A maioria das famílias de crianças com hemofilia no Brasil enfrenta dificuldades para realizar o tratamento preventivo da doença em casa. É o que mostra um levantamento divulgado nesta quinta-feira (31) pela Associação Brasileira do Paciente com Hemofilia (Abraphem). Segundo o estudo, 59% dos cuidadores de crianças entre 0 e 6 anos não conseguem aplicar a infusão intravenosa, indicada em média três vezes por semana.
Nesses casos, 27% recorrem a unidades de saúde, 14% a centros especializados e 18% contam com a ajuda de profissionais em domicílio. Mesmo as famílias que conseguem administrar o tratamento em casa precisam buscar o medicamento mensalmente em hemocentros. O problema é que 57% dos pacientes vivem a mais de 100 km dessas unidades, com deslocamentos e atendimento que, em média, ultrapassam cinco horas.
“A dificuldade compromete a autonomia e aumenta a carga sobre os cuidadores. Quando não há hemocentro na cidade, é preciso recorrer ao hospital, onde nem sempre há preparo para lidar com uma doença rara”, alerta Mariana Battazza, presidente da Abraphem.
A hemofilia é uma condição genética rara causada pela deficiência de fatores de coagulação do sangue, o que leva a episódios frequentes de sangramentos. Atualmente, cerca de 14 mil pessoas vivem com a doença no Brasil.
Impacto sobre famílias e cuidadores
A pesquisa aponta ainda que 84% dos pacientes são cuidados pelas mães. Para lidar com a rotina do tratamento, 35% dos cuidadores deixaram o trabalho, 23% reduziram a carga horária e 14% mudaram de função. A aplicação intravenosa é especialmente difícil em crianças pequenas, exigindo duas ou mais tentativas de punção em muitos casos.
Apesar da profilaxia, 59% dos pacientes relataram três ou mais sangramentos no ano anterior à pesquisa. Entre os adultos, 71% apresentam limitações de mobilidade, e em 90% dos casos, as sequelas são permanentes.

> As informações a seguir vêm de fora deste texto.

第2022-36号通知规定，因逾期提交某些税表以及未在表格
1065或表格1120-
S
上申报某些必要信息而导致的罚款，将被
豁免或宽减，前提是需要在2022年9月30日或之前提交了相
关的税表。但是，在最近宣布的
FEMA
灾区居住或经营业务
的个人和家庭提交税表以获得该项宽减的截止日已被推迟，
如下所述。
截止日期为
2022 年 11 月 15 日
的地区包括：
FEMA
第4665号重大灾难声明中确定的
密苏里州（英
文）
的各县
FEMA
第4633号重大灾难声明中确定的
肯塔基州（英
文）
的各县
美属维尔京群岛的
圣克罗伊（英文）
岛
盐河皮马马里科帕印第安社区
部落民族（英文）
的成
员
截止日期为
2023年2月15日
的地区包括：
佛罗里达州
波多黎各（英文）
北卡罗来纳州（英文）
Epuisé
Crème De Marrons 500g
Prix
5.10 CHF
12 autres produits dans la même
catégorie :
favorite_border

Novo medicamento tem uso restrito no SUS
Desde 2023, o Sistema Único de Saúde passou a oferecer o emicizumabe — um anticorpo monoclonal aplicado por via subcutânea — para pacientes com resistência ao tratamento tradicional. A Abraphem defende a ampliação do uso do medicamento para crianças menores de seis anos, público que enfrenta mais desafios com a aplicação intravenosa.
Em nota, o Ministério da Saúde informou que a Comissão Nacional de Incorporação de Tecnologias no SUS (Conitec) avaliou, no ano passado, a incorporação do emicizumabe para todos os menores de 12 anos, mas rejeitou a proposta devido ao “alto grau de incerteza sobre a eficácia da tecnologia nesse público”.
Para a Abraphem, os efeitos indiretos da nova medicação — como a redução de sequelas, internações e impactos no desenvolvimento infantil — também devem ser considerados.
A pesquisa foi realizada pela Supera Consultoria e financiada pela farmacêutica Roche, fabricante do emicizumabe. De acordo com a diretora estratégica da empresa, Verônica Stasiak, 92% dos entrevistados manifestaram o desejo de ter acesso a tratamentos menos invasivos.